- Task requirements
Copy out the records from the start through the line containing "type status: Isotype", keeping each line identical to the original.

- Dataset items

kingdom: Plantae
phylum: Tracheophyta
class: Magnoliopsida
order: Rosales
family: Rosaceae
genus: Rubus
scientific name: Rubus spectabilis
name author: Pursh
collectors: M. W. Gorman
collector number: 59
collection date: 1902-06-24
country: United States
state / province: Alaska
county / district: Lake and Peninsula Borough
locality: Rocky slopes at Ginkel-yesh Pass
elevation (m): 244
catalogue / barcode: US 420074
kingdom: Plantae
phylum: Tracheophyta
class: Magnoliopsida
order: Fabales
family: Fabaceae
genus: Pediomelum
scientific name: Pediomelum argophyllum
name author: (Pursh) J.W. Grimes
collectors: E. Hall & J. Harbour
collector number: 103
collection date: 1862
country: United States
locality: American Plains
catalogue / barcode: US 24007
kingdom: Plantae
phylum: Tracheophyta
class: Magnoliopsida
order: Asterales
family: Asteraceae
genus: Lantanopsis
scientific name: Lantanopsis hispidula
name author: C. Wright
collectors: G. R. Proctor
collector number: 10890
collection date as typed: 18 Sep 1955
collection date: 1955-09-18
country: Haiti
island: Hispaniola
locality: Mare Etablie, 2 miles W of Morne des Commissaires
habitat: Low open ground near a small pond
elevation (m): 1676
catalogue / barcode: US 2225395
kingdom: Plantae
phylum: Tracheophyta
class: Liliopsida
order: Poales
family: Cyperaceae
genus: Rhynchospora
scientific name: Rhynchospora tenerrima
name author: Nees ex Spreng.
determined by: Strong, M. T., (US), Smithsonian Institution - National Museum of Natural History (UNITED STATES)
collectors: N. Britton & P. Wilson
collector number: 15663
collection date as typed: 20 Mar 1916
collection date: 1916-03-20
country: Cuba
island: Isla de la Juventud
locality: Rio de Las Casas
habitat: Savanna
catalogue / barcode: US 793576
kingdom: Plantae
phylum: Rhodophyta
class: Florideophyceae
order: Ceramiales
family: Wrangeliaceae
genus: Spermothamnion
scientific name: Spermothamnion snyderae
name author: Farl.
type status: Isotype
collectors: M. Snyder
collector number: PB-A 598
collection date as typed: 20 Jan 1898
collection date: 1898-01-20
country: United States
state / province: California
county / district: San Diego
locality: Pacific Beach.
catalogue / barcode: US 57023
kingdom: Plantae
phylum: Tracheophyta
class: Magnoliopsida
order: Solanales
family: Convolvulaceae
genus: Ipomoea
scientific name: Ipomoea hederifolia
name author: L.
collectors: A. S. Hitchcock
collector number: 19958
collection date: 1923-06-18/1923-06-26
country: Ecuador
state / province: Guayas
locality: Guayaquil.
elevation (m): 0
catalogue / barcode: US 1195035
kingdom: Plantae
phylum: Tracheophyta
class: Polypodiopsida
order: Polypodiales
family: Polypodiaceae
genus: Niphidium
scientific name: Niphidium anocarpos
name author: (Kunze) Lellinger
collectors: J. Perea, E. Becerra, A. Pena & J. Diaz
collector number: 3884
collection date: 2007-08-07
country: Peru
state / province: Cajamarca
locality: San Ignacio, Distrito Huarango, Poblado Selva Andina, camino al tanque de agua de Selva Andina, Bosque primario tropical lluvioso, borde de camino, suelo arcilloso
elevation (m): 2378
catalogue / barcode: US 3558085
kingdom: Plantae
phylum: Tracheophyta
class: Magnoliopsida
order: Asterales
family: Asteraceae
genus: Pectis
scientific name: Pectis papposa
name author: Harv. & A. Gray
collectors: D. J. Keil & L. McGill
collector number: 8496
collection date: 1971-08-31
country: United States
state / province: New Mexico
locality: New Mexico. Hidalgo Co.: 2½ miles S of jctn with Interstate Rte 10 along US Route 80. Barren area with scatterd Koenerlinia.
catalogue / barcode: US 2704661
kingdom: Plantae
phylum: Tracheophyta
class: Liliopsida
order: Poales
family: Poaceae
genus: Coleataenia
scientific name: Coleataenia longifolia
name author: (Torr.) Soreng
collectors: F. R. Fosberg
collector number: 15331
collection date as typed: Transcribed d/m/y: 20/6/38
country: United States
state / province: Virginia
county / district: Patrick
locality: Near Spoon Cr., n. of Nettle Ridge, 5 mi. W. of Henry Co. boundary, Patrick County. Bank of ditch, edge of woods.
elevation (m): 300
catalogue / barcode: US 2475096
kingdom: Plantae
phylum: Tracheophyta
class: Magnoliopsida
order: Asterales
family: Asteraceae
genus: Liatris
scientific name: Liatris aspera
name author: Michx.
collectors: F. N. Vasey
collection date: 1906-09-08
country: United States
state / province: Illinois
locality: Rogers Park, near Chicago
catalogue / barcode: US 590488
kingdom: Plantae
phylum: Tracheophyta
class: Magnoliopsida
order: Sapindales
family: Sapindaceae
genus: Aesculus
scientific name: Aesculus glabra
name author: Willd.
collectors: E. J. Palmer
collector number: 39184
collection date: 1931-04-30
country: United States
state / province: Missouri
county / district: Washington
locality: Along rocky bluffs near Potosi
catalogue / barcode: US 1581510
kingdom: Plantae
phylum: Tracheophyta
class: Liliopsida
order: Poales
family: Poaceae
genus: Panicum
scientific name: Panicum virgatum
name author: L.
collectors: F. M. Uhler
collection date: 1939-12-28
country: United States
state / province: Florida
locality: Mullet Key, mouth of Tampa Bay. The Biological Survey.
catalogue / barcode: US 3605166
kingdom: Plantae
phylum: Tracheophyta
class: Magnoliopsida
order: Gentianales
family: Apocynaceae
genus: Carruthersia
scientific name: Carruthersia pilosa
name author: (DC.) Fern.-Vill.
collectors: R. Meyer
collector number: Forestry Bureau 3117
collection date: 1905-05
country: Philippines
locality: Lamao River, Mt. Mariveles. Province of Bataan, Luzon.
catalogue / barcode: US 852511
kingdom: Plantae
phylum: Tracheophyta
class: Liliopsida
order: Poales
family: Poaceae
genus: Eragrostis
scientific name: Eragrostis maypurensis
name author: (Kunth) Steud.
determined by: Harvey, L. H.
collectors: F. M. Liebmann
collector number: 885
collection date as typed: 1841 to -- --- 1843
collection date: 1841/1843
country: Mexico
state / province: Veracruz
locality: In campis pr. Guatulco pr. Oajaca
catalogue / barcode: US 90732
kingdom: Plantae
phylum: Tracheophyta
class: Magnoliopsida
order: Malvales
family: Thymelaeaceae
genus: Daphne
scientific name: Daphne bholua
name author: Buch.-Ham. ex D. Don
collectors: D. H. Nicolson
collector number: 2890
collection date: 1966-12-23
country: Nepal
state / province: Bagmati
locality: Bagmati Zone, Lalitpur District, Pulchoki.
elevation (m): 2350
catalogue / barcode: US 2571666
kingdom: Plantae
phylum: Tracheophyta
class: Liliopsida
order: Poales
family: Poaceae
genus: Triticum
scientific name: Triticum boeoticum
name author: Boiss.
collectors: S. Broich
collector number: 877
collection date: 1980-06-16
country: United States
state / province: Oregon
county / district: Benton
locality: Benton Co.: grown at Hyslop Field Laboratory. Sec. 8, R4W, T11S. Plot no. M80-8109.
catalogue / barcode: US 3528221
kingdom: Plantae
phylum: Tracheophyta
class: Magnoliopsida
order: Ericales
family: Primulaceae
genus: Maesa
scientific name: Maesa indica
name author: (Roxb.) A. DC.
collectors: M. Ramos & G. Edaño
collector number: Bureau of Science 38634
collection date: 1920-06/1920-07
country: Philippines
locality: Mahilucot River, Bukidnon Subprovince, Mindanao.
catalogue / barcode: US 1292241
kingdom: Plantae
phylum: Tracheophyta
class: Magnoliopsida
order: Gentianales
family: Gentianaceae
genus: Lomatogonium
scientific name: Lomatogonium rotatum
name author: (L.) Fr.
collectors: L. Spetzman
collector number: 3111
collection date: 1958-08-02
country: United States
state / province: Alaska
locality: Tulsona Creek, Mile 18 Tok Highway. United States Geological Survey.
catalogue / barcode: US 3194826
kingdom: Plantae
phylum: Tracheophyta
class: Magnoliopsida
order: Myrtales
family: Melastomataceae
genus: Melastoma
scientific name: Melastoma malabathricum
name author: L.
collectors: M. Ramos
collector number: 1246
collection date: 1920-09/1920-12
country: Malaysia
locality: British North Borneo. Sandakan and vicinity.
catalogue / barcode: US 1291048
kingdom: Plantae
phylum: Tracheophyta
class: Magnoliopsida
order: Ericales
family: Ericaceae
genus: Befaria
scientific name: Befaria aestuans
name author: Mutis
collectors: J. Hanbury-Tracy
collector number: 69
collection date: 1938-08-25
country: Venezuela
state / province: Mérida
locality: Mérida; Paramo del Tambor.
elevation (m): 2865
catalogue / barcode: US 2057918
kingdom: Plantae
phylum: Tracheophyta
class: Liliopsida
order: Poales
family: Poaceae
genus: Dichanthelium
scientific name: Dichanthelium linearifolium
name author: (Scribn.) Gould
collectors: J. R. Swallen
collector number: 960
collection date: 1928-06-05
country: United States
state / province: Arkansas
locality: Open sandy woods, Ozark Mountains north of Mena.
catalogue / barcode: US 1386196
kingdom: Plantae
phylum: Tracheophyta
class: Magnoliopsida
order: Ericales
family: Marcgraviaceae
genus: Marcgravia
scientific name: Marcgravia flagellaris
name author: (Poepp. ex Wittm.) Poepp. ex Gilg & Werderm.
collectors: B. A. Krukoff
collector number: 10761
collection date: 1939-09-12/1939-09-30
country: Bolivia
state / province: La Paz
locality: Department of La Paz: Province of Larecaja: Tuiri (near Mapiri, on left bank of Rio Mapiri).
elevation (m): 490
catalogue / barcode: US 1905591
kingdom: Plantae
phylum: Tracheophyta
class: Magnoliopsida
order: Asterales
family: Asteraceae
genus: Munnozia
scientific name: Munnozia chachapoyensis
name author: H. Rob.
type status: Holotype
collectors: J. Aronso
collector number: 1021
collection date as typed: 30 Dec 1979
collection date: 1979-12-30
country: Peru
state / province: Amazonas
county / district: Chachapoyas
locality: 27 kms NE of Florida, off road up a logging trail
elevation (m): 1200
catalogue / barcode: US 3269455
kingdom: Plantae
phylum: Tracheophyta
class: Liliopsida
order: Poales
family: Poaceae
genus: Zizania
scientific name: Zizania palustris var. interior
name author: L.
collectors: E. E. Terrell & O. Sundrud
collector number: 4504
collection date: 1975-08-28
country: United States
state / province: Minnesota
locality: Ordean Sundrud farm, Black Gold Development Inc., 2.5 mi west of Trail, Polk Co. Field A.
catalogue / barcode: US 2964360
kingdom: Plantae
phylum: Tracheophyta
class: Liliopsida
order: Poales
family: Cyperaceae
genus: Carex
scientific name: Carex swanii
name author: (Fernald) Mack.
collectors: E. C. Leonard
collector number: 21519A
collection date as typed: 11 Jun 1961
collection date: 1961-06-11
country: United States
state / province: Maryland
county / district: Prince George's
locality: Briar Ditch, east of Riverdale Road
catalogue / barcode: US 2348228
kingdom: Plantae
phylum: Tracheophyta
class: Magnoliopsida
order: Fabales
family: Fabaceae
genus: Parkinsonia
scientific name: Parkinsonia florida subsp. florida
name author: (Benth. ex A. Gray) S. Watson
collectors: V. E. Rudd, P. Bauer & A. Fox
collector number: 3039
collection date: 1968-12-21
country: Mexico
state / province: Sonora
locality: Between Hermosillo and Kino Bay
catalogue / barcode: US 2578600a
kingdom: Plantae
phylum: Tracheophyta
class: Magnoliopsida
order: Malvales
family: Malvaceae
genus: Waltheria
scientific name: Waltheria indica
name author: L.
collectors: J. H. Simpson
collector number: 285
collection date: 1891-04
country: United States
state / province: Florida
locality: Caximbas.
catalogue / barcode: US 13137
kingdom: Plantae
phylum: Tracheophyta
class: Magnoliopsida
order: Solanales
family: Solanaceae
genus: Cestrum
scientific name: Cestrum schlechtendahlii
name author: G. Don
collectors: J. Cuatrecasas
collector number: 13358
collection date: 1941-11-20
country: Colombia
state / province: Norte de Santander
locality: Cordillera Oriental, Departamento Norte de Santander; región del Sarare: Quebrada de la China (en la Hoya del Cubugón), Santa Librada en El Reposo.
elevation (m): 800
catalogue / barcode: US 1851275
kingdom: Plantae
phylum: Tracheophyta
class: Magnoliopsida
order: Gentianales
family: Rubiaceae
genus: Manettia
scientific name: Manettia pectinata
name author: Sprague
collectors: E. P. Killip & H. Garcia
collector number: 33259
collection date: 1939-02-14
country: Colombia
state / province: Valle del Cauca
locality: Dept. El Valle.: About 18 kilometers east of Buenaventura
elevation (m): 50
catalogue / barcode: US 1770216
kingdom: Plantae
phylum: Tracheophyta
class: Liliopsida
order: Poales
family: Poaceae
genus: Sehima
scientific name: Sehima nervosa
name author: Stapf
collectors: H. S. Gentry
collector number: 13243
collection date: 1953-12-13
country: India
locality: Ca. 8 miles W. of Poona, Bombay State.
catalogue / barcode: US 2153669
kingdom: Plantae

- Response to the task
kingdom: Plantae
phylum: Tracheophyta
class: Magnoliopsida
order: Rosales
family: Rosaceae
genus: Rubus
scientific name: Rubus spectabilis
name author: Pursh
collectors: M. W. Gorman
collector number: 59
collection date: 1902-06-24
country: United States
state / province: Alaska
county / district: Lake and Peninsula Borough
locality: Rocky slopes at Ginkel-yesh Pass
elevation (m): 244
catalogue / barcode: US 420074
kingdom: Plantae
phylum: Tracheophyta
class: Magnoliopsida
order: Fabales
family: Fabaceae
genus: Pediomelum
scientific name: Pediomelum argophyllum
name author: (Pursh) J.W. Grimes
collectors: E. Hall & J. Harbour
collector number: 103
collection date: 1862
country: United States
locality: American Plains
catalogue / barcode: US 24007
kingdom: Plantae
phylum: Tracheophyta
class: Magnoliopsida
order: Asterales
family: Asteraceae
genus: Lantanopsis
scientific name: Lantanopsis hispidula
name author: C. Wright
collectors: G. R. Proctor
collector number: 10890
collection date as typed: 18 Sep 1955
collection date: 1955-09-18
country: Haiti
island: Hispaniola
locality: Mare Etablie, 2 miles W of Morne des Commissaires
habitat: Low open ground near a small pond
elevation (m): 1676
catalogue / barcode: US 2225395
kingdom: Plantae
phylum: Tracheophyta
class: Liliopsida
order: Poales
family: Cyperaceae
genus: Rhynchospora
scientific name: Rhynchospora tenerrima
name author: Nees ex Spreng.
determined by: Strong, M. T., (US), Smithsonian Institution - National Museum of Natural History (UNITED STATES)
collectors: N. Britton & P. Wilson
collector number: 15663
collection date as typed: 20 Mar 1916
collection date: 1916-03-20
country: Cuba
island: Isla de la Juventud
locality: Rio de Las Casas
habitat: Savanna
catalogue / barcode: US 793576
kingdom: Plantae
phylum: Rhodophyta
class: Florideophyceae
order: Ceramiales
family: Wrangeliaceae
genus: Spermothamnion
scientific name: Spermothamnion snyderae
name author: Farl.
type status: Isotype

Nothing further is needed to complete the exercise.